Between this and project zero's analysis (https://news.ycombinator.com/item?id=29568625) of NSO using compression encoding to create a virtual machine for calculating exploit offsets, while unrelated except at a very high level of abstraction, it reminds me conceptually of cryptographic hash collisions, where over a large enough search space or field / domain of complexity there are many equivalent encodings or homonyms/isomorphisms.
The issue with the NSO exploit was they found that the compression encoding for a font was Turing complete, and then wrote a virtual architecture in it, and then ran programs on it that did the calculations necessary for their exploit.

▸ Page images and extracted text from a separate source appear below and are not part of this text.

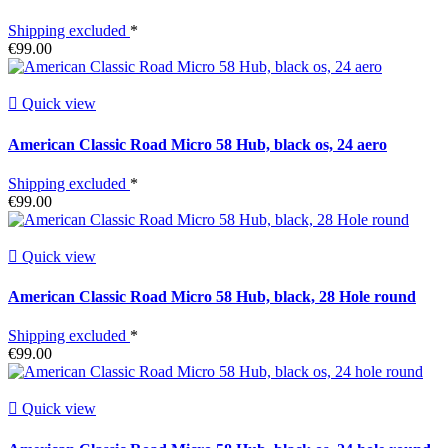
Shipping excluded
*
€99.00

Quick view
American Classic Road Micro 58 Hub, black os, 24 aero
Shipping excluded
*
€99.00

Quick view
American Classic Road Micro 58 Hub, black, 28 Hole round
Shipping excluded
*
€99.00

Quick view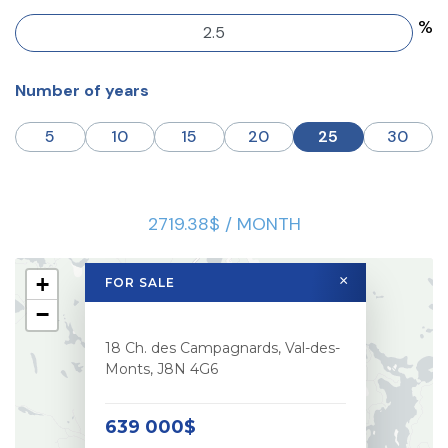
%
Number of years
5
10
15
20
25
30
2719.38$ / MONTH
+
×
FOR SALE
−
18 Ch. des Campagnards, Val-des-
Monts, J8N 4G6
639 000$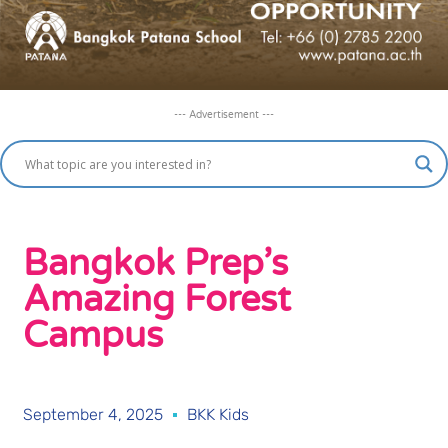
--- Advertisement ---
Bangkok Prep’s
Amazing Forest
Campus
September 4, 2025
BKK Kids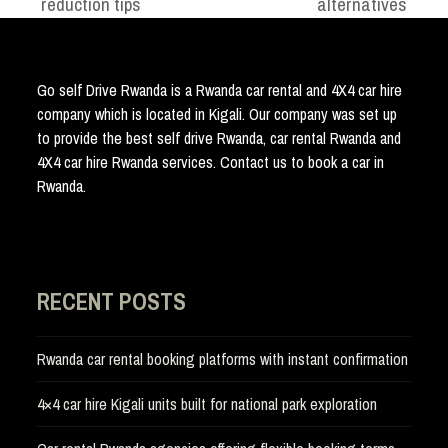
reduction tips
alternatives
post:
post:
Go self Drive Rwanda is a Rwanda car rental and 4X4 car hire
company which is located in Kigali. Our company was set up
to provide the best self drive Rwanda, car rental Rwanda and
4X4 car hire Rwanda services. Contact us to book a car in
Rwanda.
RECENT POSTS
Rwanda car rental booking platforms with instant confirmation
4×4 car hire Kigali units built for national park exploration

This png encoding issue is different, but if you abstract it upwards to find a general principle it may be the effect of, it's like there is fast rule where if if you know the size or definition of the field of possibilities, and then have a definition of a given string in it, the function that describes or defines that string will also yield all strings whose evaluation is the same. It's like Kolmolgorov complexity, but where instead of finding the smallest progam to compute something, it's: given the number of instructions to define programs over a field of inputs of a given size, there are N programs beneath length L that are equivalent.

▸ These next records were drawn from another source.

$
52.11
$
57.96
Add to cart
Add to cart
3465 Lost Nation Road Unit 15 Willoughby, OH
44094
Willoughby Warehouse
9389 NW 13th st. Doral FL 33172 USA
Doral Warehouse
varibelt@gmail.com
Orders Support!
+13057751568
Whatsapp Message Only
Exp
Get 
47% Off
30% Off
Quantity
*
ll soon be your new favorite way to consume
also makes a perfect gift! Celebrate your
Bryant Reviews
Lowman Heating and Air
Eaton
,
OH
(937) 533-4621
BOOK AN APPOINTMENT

Sort of a showerthought, but it's interesting to think that our ideas of encodings and general isomorphisms may be instances of the same concept linked by a sort of "imaginary" function.
I suppose it's not too surprising that thumbnailing is single-threaded, since its usually done in the background (where wall-time doesn't really matter) and/or in large batches (where file-level parallelism doesn't really help you).
Since the desktop icon is scaled down, it has to be parsed at some point and saved back out at icon size. The fact that it says HELLO WORLD on the icon even if you're saving it from Safari means that whatever code is shrinking it into a little icon is parsing it differently from what's being used to display it at full size.
AFAIK, PNG format can't contain portable little icons. It wouldn't make sense, either, since it would need lots of different sizes of those for different platforms and devices. Mac OS is what creates the icons for individual files on a Mac desktop. Type something into a text file and save it... the document's icon will actually show a tiny miniature of the text you typed, not just some generic text-document icon. The PNG miniature is generated by the OS, and says HELLO WORLD, even though the same OS parses it as HELLO APPLE when you open it with quicklook or preview.
iOS and macOS may be a small player in worldwide computer use, but they're not small enough that you can identify anyone with just this flag. Unless you're in North Korea, saying you're using Apple software isn't really that much of an identifying feature.
It can definitely be used for fingerprinting, though, especially if Apple ever fixes their PNG decoder.
> on the first retina iPads, decoding PNGs was a huge portion of the total launch times for some apps, while one of the two cores sat completely idle.
Could they distribute decoding PNG files to a thread pool, instead of making multithreaded PNG files? Or would this fail for single large PNG files?